What the task requires ▸
Go through the data below and copy each line that includes "Holzstempel".

· · · ·

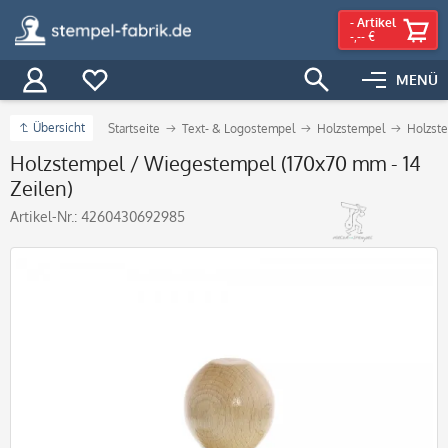
-
Artikel
-,-- €
MENÜ
Übersicht
Startseite
Text- & Logostempel
Holzstempel
Holzst
Holzstempel / Wiegestempel (170x70 mm - 14
Zeilen)
Artikel-Nr.:
4260430692985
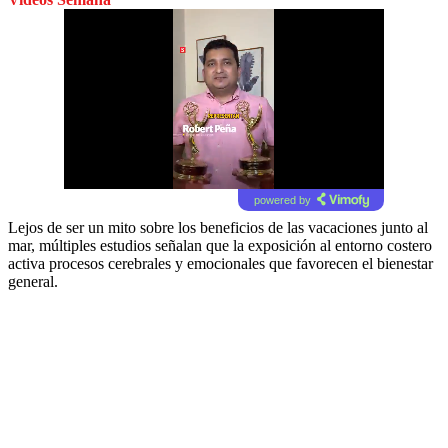
powered by
Lejos de ser un mito sobre los beneficios de las vacaciones junto al
mar, múltiples estudios señalan que la exposición al entorno costero
activa procesos cerebrales y emocionales que favorecen el bienestar
general.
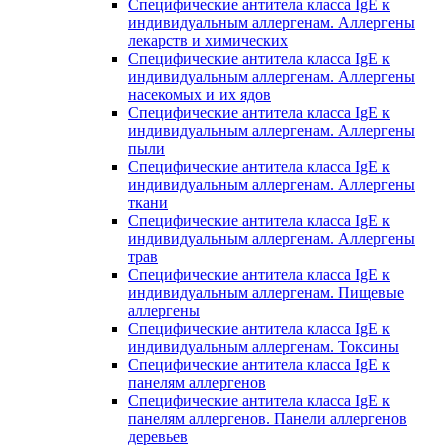
Специфические антитела класса IgE к
индивидуальным аллергенам. Аллергены
лекарств и химических
Специфические антитела класса IgE к
индивидуальным аллергенам. Аллергены
насекомых и их ядов
Специфические антитела класса IgE к
индивидуальным аллергенам. Аллергены
пыли
Специфические антитела класса IgE к
индивидуальным аллергенам. Аллергены
ткани
Специфические антитела класса IgE к
индивидуальным аллергенам. Аллергены
трав
Специфические антитела класса IgE к
индивидуальным аллергенам. Пищевые
аллергены
Специфические антитела класса IgE к
индивидуальным аллергенам. Токсины
Специфические антитела класса IgE к
панелям аллергенов
Специфические антитела класса IgE к
панелям аллергенов. Панели аллергенов
деревьев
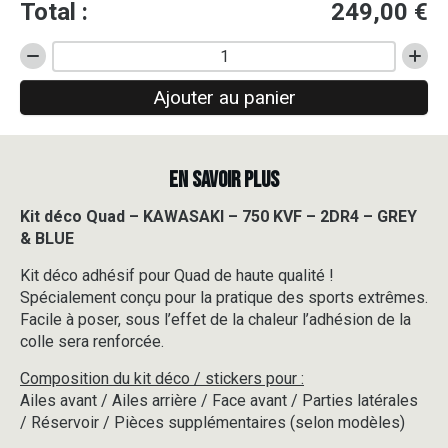
Total :
249,00
€
quantité
de
Ajouter au panier
Kit
déco
Quad
-
EN SAVOIR PLUS
KAWASAKI
-
750
Kit déco Quad – KAWASAKI – 750 KVF – 2DR4 – GREY
KVF
& BLUE
-
2DR4
Kit déco adhésif pour Quad de haute qualité !
-
Spécialement conçu pour la pratique des sports extrêmes.
GREY
Facile à poser, sous l’effet de la chaleur l’adhésion de la
&
colle sera renforcée.
BLUE
Composition du kit déco / stickers pour :
Ailes avant / Ailes arrière / Face avant / Parties latérales
/ Réservoir / Pièces supplémentaires (selon modèles)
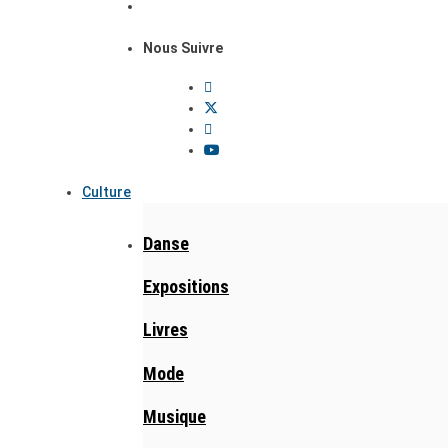
Nous Suivre
Culture
Danse
Expositions
Livres
Mode
Musique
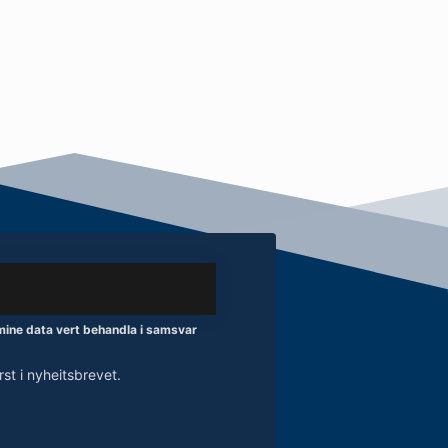
 mine data vert behandla i samsvar
t i nyheitsbrevet.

· · · ·

Output of the exercise ▸
Holzstempel
Holzstempel / Wiegestempel (170x70 mm - 14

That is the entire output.